All this said, RISD Counseling and Psychological Services hasn’t been an overall disappointment. My experience with the crisis line was underwhelming, but my first meeting with a counselor was delightful. She handled my case with care and set up a medication evaluation. The doctor I met with made me feel more comfortable than any other I’ve ever been to. Though things soon became tricky again. I was given a list of potential therapists RISD would cover, all of whom had waiting lists. Reaching out seemed so difficult, and I was too busy to start such a daunting process—I just can’t go to college and find a therapist at the same time.

This is a depressing reality that I and many others live with. But it’s nowhere near as depressing as the conditions that people with less luck face in similar situations. I’m lucky that medication works for me—for many it doesn’t; I’m lucky that I didn’t bounce from prescription to prescription, trying to find something that works; I’m lucky to have doctors who listen to me and don’t think I’m making up my symptoms; I’m lucky that college has given me a level of personal freedom that’s made it easier for me to work on my mental health uninterrupted; I’m lucky I have the money to pay for my prescription. It’s terrifying to realize how much your access to proper help relies on how well things beyond your control end up. And even with all my luck, if I were still living with my family, no amount of therapy and medication could ease the chokehold of a toxic homelife. Many people’s mental health issues can’t be properly treated without first removing or improving the conditions that caused or exacerbated the problem in the first place. At that point, medication is like slapping a band-aid on an open wound.

For now, however, medication is helping. My anxiety is more manageable. Still, I don’t want to trick myself into thinking this will solve everything. The severe declines—the way my body freezes up, the months-long roller coasters of feeling like I got better, only to plummet back down again—it all feels so routine and inevitable. I can’t imagine life without these symptoms. I don’t know what that would be like.
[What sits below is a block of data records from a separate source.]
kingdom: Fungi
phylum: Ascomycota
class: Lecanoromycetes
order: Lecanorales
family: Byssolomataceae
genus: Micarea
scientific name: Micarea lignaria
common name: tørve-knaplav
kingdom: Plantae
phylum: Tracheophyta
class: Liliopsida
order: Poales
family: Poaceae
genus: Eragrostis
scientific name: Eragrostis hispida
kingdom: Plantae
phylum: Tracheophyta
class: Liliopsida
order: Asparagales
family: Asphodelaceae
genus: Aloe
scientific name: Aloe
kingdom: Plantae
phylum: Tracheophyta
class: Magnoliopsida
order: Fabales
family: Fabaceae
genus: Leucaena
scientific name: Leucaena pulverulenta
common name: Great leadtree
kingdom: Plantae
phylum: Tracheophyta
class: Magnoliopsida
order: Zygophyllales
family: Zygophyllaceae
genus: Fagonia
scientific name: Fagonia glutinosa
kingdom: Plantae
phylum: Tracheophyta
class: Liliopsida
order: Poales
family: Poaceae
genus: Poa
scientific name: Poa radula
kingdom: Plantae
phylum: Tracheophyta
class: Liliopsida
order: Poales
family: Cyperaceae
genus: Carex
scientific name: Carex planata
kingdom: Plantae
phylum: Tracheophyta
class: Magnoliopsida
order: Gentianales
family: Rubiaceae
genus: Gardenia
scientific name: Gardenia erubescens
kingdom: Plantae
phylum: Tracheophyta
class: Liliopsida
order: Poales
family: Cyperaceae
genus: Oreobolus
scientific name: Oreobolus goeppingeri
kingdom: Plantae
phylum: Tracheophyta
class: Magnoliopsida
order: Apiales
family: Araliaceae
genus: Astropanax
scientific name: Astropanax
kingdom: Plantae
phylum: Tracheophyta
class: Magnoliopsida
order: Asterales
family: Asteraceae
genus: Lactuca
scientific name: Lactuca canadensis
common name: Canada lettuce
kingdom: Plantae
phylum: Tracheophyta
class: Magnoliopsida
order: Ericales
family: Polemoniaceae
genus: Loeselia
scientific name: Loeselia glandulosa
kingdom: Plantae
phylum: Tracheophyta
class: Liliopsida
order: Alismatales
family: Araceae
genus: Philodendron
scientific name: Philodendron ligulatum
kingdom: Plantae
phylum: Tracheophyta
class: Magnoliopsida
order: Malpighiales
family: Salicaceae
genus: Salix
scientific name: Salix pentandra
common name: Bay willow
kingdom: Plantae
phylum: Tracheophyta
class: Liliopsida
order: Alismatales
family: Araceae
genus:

So back to the big picture. I’m no therapist. I don’t know what changes need to be made exactly, all I know is needs are not being met. I wish I could curl into a ball, hyperventilate, call a number and feel like I’m talking to a person who’s concerned about my quality of life, not just the fact that I have one. I want to feel human, I want to feel like someone has time for me, I want to feel like we’re both being real. Maybe what I’m looking for exists, but I haven’t found it yet. Maybe I’m not trying hard enough. In all honesty I try to leave my room only when necessary for the most part. I’m often too tired to do anything other than homework outside of classes.

I’m sorry I don’t have something more definite or conclusive to offer, like a thorough mental health advocacy plan. Even now I feel the need to be apologetic! What I know I want to say is this: I don’t think people realize that a huge step in suicide prevention is not just listening, it’s being there, connecting, actually helping. And no one should be “not suicidal enough” to qualify for help.


*Editors’ note: v.1 considers publishing anonymous submissions carefully. This author, a first-year student, convinced us when they said: “There’s nothing in here that I wouldn’t tell anyone in person, but it’s not something I want to tell everyone at once.”